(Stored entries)
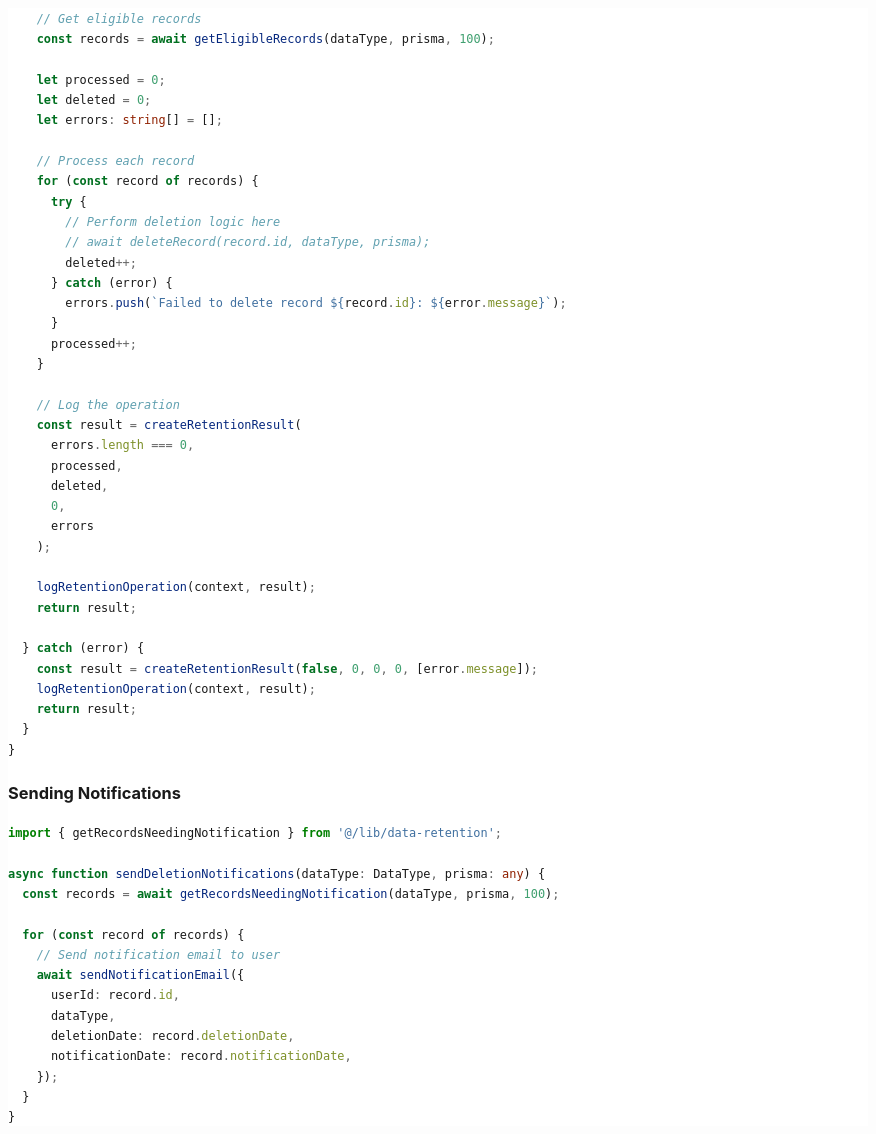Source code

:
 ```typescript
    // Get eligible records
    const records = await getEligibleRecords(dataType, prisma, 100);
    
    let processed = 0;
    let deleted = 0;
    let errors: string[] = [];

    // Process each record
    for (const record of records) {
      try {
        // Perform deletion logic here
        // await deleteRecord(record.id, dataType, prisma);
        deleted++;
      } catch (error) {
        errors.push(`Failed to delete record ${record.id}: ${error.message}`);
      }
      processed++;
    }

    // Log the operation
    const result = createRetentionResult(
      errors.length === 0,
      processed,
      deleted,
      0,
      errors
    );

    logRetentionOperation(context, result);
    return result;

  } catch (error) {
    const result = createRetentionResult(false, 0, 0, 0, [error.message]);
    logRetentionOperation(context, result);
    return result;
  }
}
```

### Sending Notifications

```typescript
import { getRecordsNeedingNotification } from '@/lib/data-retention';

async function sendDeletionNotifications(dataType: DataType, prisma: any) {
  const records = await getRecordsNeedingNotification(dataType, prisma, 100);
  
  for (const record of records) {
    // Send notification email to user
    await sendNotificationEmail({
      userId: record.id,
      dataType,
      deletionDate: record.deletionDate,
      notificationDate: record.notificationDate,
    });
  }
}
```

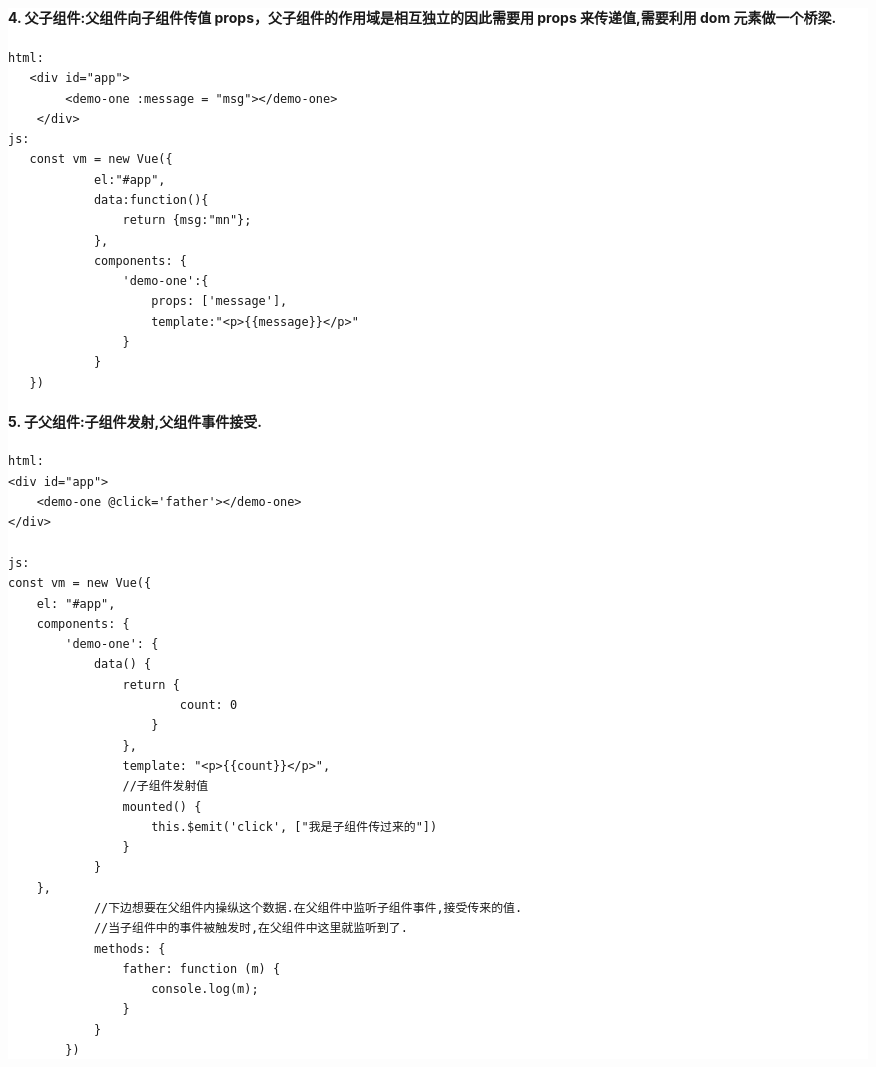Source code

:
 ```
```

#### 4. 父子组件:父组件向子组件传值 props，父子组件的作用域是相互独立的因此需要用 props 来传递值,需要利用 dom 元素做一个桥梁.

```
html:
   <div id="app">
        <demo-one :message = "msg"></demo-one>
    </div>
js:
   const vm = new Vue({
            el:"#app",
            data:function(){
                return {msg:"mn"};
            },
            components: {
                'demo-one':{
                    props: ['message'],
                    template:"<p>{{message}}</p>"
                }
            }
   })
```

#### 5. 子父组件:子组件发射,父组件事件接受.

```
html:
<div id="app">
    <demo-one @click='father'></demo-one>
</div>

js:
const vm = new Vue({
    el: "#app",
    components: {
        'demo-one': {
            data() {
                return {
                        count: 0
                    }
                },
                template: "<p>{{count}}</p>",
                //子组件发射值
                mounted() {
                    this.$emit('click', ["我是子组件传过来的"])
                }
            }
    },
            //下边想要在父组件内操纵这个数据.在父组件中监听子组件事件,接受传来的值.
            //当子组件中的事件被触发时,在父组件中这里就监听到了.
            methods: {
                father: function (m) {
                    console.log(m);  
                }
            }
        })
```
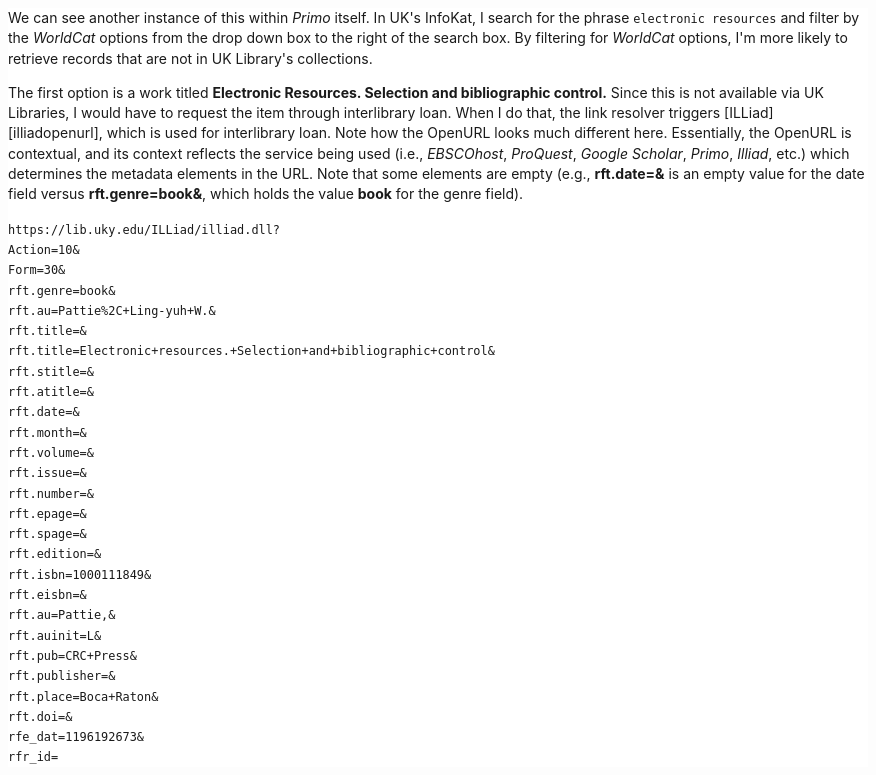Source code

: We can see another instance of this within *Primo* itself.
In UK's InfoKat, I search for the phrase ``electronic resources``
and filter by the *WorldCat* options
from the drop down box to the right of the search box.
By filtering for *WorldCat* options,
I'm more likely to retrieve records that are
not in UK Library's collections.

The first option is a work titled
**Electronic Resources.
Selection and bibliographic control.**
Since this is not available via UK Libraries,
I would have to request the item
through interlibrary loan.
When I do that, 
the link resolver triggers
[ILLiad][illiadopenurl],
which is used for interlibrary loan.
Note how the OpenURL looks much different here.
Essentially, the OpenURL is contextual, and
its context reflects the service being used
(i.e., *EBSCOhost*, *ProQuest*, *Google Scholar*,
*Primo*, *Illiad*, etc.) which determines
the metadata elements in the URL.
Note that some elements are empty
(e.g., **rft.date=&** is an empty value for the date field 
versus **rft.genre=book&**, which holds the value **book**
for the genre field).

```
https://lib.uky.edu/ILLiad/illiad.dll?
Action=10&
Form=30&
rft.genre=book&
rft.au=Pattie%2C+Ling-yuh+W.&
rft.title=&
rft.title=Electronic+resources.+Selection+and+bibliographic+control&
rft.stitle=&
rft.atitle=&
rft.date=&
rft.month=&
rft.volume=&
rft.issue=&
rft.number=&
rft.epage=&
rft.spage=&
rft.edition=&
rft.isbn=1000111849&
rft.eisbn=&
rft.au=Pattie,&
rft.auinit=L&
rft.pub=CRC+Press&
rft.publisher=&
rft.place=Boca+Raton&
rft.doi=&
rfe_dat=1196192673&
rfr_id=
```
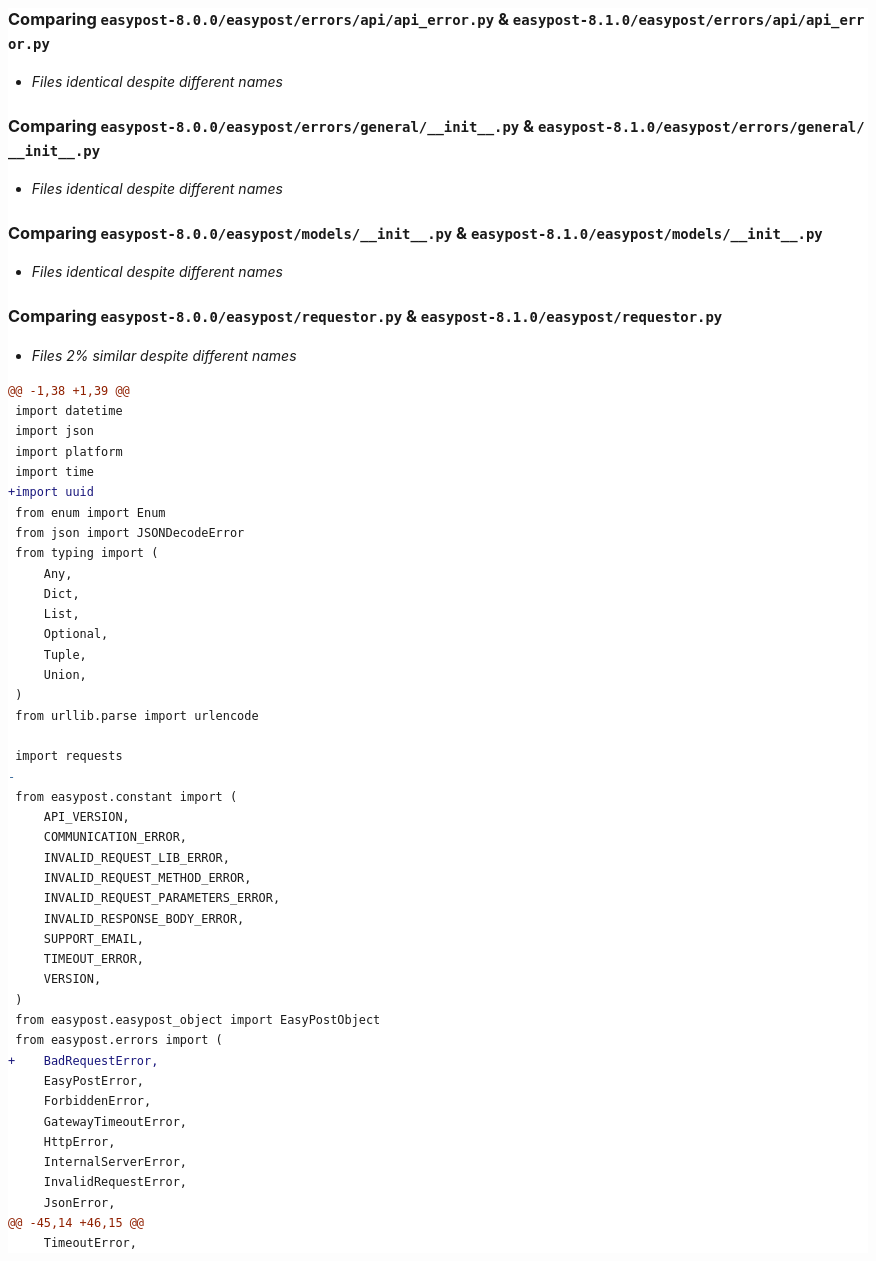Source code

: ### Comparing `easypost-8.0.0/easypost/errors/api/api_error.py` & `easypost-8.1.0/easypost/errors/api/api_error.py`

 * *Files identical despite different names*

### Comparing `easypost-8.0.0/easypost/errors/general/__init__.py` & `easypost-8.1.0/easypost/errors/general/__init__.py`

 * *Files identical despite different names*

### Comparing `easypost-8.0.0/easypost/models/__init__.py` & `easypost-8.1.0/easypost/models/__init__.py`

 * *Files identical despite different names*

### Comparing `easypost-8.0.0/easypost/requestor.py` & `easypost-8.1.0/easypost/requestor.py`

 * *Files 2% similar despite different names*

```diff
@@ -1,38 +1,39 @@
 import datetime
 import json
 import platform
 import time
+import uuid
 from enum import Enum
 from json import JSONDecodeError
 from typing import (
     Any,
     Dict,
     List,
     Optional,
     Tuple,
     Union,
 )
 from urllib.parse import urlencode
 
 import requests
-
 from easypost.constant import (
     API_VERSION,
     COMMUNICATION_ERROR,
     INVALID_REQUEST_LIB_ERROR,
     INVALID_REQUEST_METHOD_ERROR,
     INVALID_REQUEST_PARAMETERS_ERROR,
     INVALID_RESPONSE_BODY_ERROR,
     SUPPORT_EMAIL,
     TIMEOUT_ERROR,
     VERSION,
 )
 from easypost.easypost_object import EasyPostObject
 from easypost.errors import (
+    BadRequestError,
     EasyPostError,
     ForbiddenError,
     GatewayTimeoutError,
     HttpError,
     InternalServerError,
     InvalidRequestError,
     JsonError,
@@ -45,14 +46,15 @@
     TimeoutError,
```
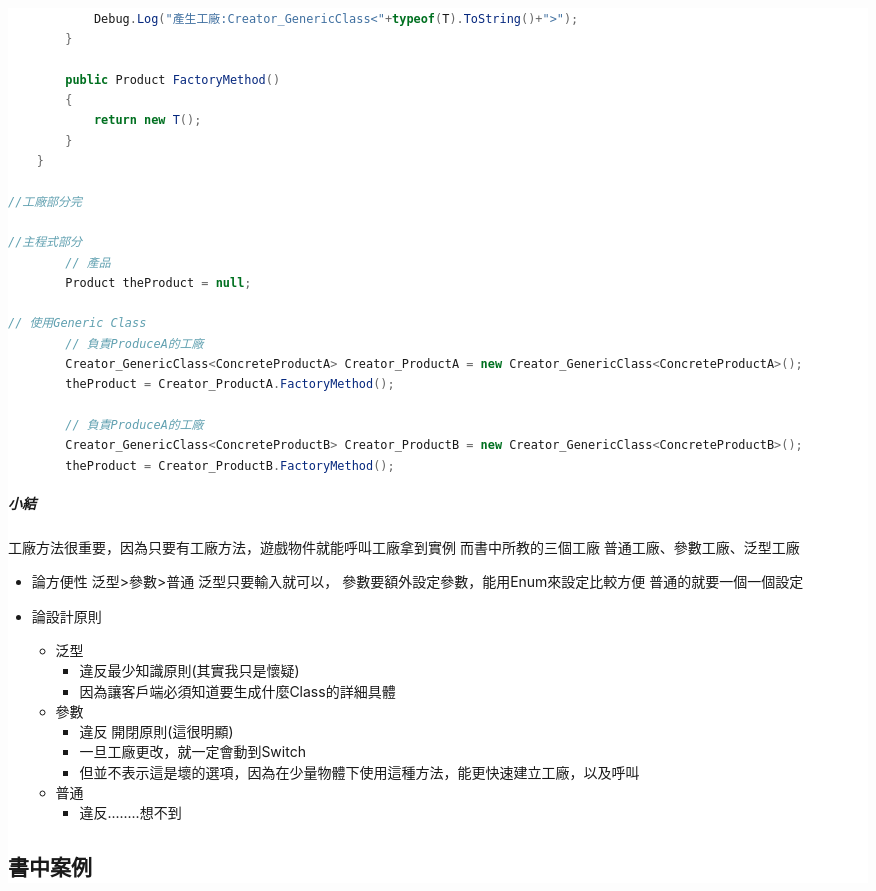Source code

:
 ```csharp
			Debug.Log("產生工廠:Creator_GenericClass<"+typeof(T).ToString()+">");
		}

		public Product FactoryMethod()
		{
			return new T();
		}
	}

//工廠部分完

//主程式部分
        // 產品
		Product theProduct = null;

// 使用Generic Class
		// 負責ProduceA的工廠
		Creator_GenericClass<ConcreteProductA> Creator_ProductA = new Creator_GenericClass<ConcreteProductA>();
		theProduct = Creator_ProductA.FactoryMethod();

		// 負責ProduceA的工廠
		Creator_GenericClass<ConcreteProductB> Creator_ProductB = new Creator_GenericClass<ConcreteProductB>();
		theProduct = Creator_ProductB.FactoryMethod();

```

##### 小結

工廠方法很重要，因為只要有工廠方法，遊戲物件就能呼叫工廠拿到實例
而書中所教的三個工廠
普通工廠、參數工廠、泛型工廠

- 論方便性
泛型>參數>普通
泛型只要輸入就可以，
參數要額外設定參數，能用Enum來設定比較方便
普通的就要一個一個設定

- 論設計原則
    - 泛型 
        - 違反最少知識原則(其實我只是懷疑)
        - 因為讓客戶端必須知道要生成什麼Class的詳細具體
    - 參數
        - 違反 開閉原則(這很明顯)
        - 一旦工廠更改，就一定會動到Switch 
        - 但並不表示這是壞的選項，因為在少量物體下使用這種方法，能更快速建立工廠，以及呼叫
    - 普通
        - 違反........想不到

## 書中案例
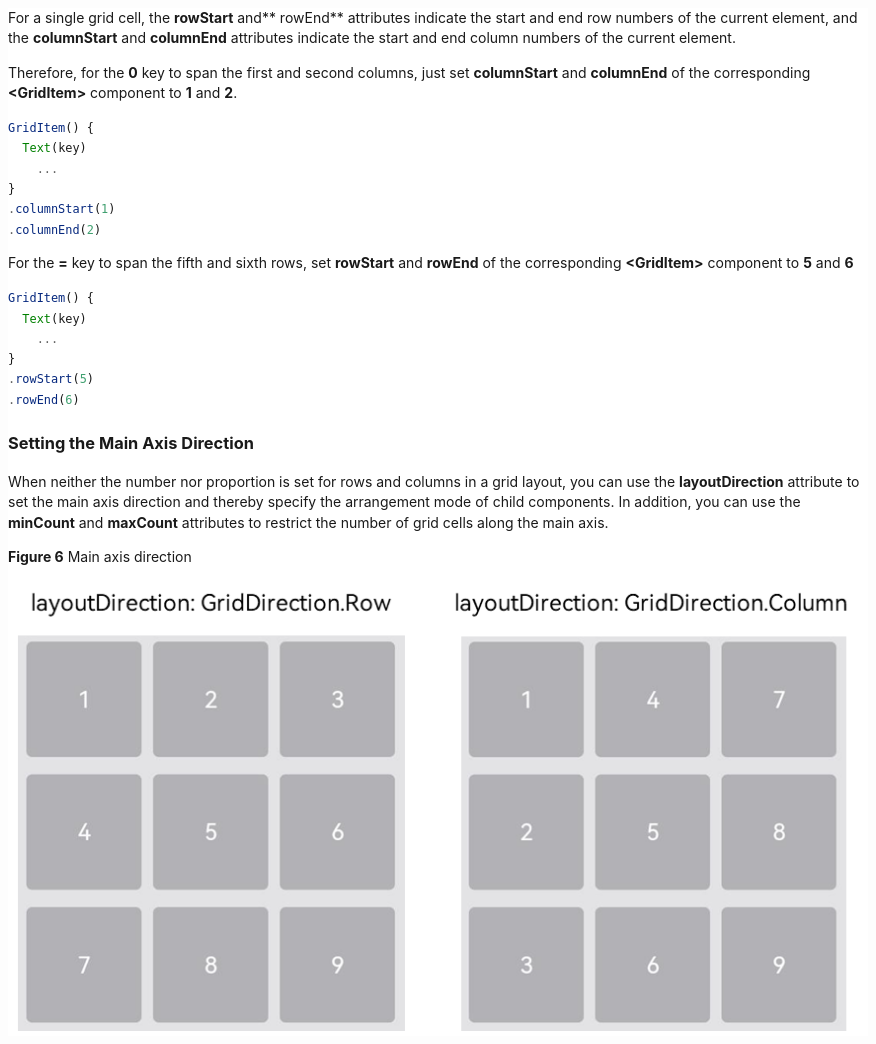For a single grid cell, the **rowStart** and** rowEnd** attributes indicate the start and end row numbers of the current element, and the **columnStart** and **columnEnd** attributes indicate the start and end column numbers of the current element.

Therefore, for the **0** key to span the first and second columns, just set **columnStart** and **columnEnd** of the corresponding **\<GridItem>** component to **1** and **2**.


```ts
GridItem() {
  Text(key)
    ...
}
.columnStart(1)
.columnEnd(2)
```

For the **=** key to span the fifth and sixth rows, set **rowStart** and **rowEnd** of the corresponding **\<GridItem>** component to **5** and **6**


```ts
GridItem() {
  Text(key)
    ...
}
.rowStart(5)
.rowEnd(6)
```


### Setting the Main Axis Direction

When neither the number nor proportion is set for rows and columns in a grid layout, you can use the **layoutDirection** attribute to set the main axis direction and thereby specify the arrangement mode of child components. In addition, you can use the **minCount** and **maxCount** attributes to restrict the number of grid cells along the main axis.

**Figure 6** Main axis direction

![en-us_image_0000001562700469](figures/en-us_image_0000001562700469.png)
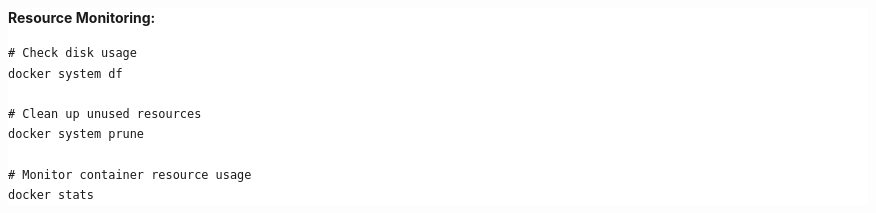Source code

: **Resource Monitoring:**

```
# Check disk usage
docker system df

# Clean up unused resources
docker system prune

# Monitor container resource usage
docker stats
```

[Exercise brief]: For each line above that carries the word "interlibrary", copy it out.

[Result]:
through interlibrary loan.
which is used for interlibrary loan.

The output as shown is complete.